## BEGIN PROVIDED PASSAGE
We all change. In fact, that was the subject of my very first solo show, ‘Static’. But right now, I’ve never felt so relaxed as a performer, and so at one with my material. Another friend of mine, the American fringe performer Dandy Darkly, once said to me that you can be as silly and as weird as you want to be, so long as you do it with conviction, and that’s definitely what I’ve been aiming for of late.

Gom – A sound poem performed by Robert Garnham Live in Bristol

As a performance poet I believe it is exciting and perhaps even necessary to look at what has come before. In such a way you might be inspired in ways you’d never imagine. I can’t remember how I got into the sound poetry of the 1950s and 1960s, but this poem is a response to that.

Performed live at Satellite of Love, January 2023, Bristol. Photos by Marius Grose.

Gom, Bristol 2023

Robert Garnham @ Satellite of Love, Bristol, January 2023 – Full Set

Had a wonderful time headlining at Satellite of Love, a poetry night in Bristol which takes place in a theatre inside a decommissioned light ship in the harbour at Bristol.

You can hear the full set here:

Photos by Marius Grose http://photography.mariusgrose.co.uk

https://ko-fi.com/robertgarnham

Dancing with the Electric Dragons of Venus – An Audio Solo Show about LGBT history.

In 2018 I toured the fringes and festivals of the UK with my show ‘In the Glare of the Neon Yak’. It was something of a gamble at the time to write and rehearse an hour long poem which took me away from the comedy and whimsy and into a strange territory of myth, folk-lore, atmosphere and storytelling. The show had taken a few years to write, from around 2015, and almost a whole year to learn. I was hugely pleased with the outcome and I got the chance to perform it everywhere from Edinburgh to London, the GlasDenbury Festival to Surrey, and then with a live jazz band in Totnes. It is the piece of work which I’m proudest.

Performing the show was a weird experience. Over the Edinburgh fringe, I suddenly became aware that the characters were almost friends, and that I would look forward to performing them again when their part of the show arrived. Indeed, it was something of a shame when the run ended and I felt genuinely sad not to perform these characters for a while. Almost immediately I began to think of a possible sequel to the show, yet I knew that it would not be the same because I didn’t want to spoil the mythology that I had built up around the show. ‘

‘In the Glare of the Neon Yak’ took place on a sleeper train heading north, filled with circus performers, and stalked by the mythological entity the Neon Yak, loosely based on the folklore tales of Herne the Hunter. I decided that a follow up show would have a similar structure, (characters telling their tales), but I wanted to go deeper and move the focus of the show to the actual situations in which these characters found themselves. I wrote three new pieces and also ‘borrowed’ the long poem ‘Bulk Carrier’ from my 2018 book Zebra, and then wrote a kind of framing narrative to bind all of these together. I envisaged an LGBT astronaut, flying to Venus, being consoled throughout his long journey by stories which would remind him of the importance of his community, until the final story details his own adventure when he finally gets to the planet.
## END PROVIDED PASSAGE
## BEGIN MATERIAL SHOWN
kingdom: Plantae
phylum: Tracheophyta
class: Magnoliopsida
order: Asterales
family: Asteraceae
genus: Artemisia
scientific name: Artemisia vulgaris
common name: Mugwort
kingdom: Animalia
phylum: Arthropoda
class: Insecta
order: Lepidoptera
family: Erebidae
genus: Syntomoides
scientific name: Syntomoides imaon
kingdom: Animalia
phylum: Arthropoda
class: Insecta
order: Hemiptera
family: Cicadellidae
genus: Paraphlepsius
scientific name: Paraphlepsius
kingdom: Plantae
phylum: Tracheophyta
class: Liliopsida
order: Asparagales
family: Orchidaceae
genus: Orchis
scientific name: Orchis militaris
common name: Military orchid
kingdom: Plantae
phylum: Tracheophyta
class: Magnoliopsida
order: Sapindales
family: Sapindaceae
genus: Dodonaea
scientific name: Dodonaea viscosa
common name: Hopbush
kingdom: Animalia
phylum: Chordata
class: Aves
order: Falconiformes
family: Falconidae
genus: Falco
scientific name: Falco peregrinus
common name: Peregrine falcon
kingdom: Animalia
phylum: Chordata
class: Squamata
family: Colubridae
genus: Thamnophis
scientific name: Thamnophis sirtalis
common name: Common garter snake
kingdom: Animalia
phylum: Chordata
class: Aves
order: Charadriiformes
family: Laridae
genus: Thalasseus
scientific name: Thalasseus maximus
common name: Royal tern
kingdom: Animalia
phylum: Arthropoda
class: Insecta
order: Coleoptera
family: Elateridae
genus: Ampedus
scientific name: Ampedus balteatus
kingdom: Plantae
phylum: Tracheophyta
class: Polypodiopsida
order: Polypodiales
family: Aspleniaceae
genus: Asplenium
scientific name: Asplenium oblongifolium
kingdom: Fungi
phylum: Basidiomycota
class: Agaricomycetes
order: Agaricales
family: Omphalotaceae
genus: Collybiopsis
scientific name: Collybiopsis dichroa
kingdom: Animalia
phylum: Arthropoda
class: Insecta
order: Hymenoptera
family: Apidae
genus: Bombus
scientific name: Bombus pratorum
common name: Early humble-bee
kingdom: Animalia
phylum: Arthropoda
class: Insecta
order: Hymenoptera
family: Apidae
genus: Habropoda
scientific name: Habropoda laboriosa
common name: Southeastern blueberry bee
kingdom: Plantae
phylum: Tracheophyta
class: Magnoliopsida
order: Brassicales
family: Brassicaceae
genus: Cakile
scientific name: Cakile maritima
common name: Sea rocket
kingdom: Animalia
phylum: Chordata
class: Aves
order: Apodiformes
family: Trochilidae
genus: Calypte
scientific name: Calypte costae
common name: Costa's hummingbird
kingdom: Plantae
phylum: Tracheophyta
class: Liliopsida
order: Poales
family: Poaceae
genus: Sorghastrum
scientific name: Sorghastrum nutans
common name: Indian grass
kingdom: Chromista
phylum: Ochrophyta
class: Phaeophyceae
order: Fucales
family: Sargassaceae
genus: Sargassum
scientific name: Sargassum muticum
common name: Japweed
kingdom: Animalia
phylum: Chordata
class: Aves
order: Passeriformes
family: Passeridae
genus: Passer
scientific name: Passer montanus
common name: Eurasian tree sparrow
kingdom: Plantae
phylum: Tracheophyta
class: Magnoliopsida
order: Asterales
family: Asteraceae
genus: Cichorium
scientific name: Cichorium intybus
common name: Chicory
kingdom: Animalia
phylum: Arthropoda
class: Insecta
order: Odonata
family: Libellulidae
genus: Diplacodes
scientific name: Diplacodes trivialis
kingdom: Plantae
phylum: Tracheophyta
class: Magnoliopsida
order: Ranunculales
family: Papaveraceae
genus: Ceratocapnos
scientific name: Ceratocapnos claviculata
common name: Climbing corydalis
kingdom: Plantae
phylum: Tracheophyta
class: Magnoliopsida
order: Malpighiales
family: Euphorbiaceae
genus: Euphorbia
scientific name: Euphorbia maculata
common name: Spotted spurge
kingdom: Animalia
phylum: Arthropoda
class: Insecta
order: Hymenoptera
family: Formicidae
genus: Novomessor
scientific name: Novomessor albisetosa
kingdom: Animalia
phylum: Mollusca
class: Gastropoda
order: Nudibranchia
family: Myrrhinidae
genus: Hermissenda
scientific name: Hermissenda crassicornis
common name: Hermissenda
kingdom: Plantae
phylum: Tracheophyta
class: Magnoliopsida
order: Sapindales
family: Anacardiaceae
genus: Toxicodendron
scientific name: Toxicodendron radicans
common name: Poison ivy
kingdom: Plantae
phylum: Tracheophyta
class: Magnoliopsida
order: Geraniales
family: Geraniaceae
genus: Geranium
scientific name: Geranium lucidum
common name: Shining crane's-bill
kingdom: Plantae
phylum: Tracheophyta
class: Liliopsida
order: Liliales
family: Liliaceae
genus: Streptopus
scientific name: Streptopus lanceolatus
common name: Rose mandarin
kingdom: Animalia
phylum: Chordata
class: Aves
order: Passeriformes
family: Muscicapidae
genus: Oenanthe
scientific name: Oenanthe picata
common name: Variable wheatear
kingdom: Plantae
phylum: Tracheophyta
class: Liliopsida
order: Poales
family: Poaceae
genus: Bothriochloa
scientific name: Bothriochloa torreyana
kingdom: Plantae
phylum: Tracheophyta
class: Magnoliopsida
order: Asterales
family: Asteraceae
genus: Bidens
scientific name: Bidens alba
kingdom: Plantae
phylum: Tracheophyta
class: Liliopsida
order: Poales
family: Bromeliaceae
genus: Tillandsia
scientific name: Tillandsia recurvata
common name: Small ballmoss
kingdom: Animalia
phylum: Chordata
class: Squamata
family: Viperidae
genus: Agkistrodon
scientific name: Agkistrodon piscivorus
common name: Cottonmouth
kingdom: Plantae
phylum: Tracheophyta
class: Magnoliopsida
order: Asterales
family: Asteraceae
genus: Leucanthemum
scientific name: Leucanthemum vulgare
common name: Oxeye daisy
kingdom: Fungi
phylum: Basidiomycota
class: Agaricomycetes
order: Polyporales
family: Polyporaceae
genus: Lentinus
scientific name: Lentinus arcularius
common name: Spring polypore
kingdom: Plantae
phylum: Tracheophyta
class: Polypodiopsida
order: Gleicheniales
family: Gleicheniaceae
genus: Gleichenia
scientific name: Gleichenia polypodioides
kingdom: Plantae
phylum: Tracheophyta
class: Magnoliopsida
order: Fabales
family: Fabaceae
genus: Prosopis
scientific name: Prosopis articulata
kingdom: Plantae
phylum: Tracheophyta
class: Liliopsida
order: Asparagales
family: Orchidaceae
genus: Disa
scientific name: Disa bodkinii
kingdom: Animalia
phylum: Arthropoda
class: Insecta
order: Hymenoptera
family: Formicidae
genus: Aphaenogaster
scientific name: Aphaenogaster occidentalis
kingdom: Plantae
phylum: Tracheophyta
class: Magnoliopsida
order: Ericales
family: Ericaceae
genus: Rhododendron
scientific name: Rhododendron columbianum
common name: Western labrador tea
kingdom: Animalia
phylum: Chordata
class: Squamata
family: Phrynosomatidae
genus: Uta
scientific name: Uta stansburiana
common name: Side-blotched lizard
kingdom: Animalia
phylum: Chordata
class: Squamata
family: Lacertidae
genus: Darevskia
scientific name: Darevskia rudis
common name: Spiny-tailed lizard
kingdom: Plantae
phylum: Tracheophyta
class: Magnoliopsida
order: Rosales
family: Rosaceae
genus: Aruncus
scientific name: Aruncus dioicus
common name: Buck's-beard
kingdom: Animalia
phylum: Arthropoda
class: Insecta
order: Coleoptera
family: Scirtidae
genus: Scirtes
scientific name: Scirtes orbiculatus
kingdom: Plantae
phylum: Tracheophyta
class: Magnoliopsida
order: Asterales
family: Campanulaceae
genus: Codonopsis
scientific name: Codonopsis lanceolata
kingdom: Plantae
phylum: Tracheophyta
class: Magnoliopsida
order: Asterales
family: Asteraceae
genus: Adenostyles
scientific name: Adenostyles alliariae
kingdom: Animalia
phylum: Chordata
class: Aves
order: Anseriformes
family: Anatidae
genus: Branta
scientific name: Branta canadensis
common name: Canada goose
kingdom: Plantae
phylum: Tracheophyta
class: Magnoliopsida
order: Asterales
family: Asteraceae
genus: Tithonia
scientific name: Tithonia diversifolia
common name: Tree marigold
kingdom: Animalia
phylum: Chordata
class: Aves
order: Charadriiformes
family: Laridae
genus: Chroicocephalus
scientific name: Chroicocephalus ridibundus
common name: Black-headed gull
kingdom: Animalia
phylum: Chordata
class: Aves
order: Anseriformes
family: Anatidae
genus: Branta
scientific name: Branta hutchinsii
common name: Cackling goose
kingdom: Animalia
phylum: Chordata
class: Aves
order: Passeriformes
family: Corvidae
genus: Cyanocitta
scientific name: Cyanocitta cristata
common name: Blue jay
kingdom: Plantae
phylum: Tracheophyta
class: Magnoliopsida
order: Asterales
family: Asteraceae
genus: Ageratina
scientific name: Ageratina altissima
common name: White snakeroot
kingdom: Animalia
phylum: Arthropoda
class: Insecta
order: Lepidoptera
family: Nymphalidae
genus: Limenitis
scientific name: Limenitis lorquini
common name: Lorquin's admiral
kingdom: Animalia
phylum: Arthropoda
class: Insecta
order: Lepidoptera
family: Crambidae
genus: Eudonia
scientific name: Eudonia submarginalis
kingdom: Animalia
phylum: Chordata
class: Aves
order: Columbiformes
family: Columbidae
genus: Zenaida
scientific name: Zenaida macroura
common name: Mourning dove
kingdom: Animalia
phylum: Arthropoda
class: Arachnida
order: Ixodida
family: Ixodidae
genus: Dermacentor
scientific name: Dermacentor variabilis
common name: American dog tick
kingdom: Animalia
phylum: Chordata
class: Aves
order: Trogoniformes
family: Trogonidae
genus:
## END MATERIAL SHOWN
TASKS TO COMPLETE:
[1] Answer these from the blog post on performance poetry:
(a) Where is the theater that hosts Satellite of Love?
(b) In what year did the tour of 'In the Glare of the Neon Yak' take place?
(c) Which folklore tales loosely inspired the Neon Yak?
[2] Copy the blog post on performance poetry from "Had a wonderful" to "Show about LGBT history.".
[3] Proceed with the blog post on performance poetry, picking up right after its final sentence.
The rows were taken from a different source.

RESULTS FOR EACH TASK:
[1]
(a) Inside a decommissioned light ship in the harbour at Bristol.
(b) 2018.
(c) The tales of Herne the Hunter.

[2]
Had a wonderful time headlining at Satellite of Love, a poetry night in Bristol which takes place in a theatre inside a decommissioned light ship in the harbour at Bristol.

You can hear the full set here:

Photos by Marius Grose http://photography.mariusgrose.co.uk

https://ko-fi.com/robertgarnham

Dancing with the Electric Dragons of Venus – An Audio Solo Show about LGBT history.

[3]
The individual sections which make up the show could easily stand alone as performance pieces: ‘Bar Code Blues’ takes place in a supermarket in the 1990s with a character who is struggling to come to terms with his homosexuality. ‘Bulk Carrier’ takes place on a container vessel in the middle of the ocean which is haunted, (Why not?), by the ghost of Marcel Proust. ‘Much Ado About Muffins’ is a modern retelling of the Shoemaker and the Elves, taking place in a bakery which refuses to make a wedding cake for a gay wedding. And the final piece, ‘Dancing with the Electric Dragons of Venus’, takes the astronaut to a planet where every desire and hope are granted.

And as a special link to its predecessor, the voice of Ground Control is none other than Tony, previously the Train Manager from ‘In the Glare of the Neon Yak’. A change of career, perhaps, but he’s lost none of his humour.

I’d hoped to perform the show all over the UK during 2020, but world events put paid to that. With a show already written for 2021 and the publication of my new book to tie in with it, I knew that Electric Dragons would probably have to be mothballed for quite some time. So this autumn I set about making it into an audio play, a monologue delivered with musical interludes and sound effects, which I might unleash on the world this Christmas.

It’s been an amazing journey working on this show. Obviously, it’s a shame that it didn’t get to see the light of day in 2020. But without the constraints of having to fit the show into an hour slot, I was able to stretch my legs a little with the audio version. I do hope you will like it, and let me know what you think of it.


00.00: Lift Off! Voyage of the Starship Poopscoop
06.23: Bar Code Blues
22.00: Bulk Carrier
33.26: Much Ado About Muffins
49.30: Dancing with the Electric Dragons of Venus

https://ko-fi.com/robertgarnham

Toothpaste Adverts Dental Expert Argues with God

Toothpaste Adverts Dental Expert Argues with God

If she’s a real dentist then I’m a ring-tailed lemur.
The artifice lies shrouded over her like London smog,
Lab-coat shod and glasses from the props box.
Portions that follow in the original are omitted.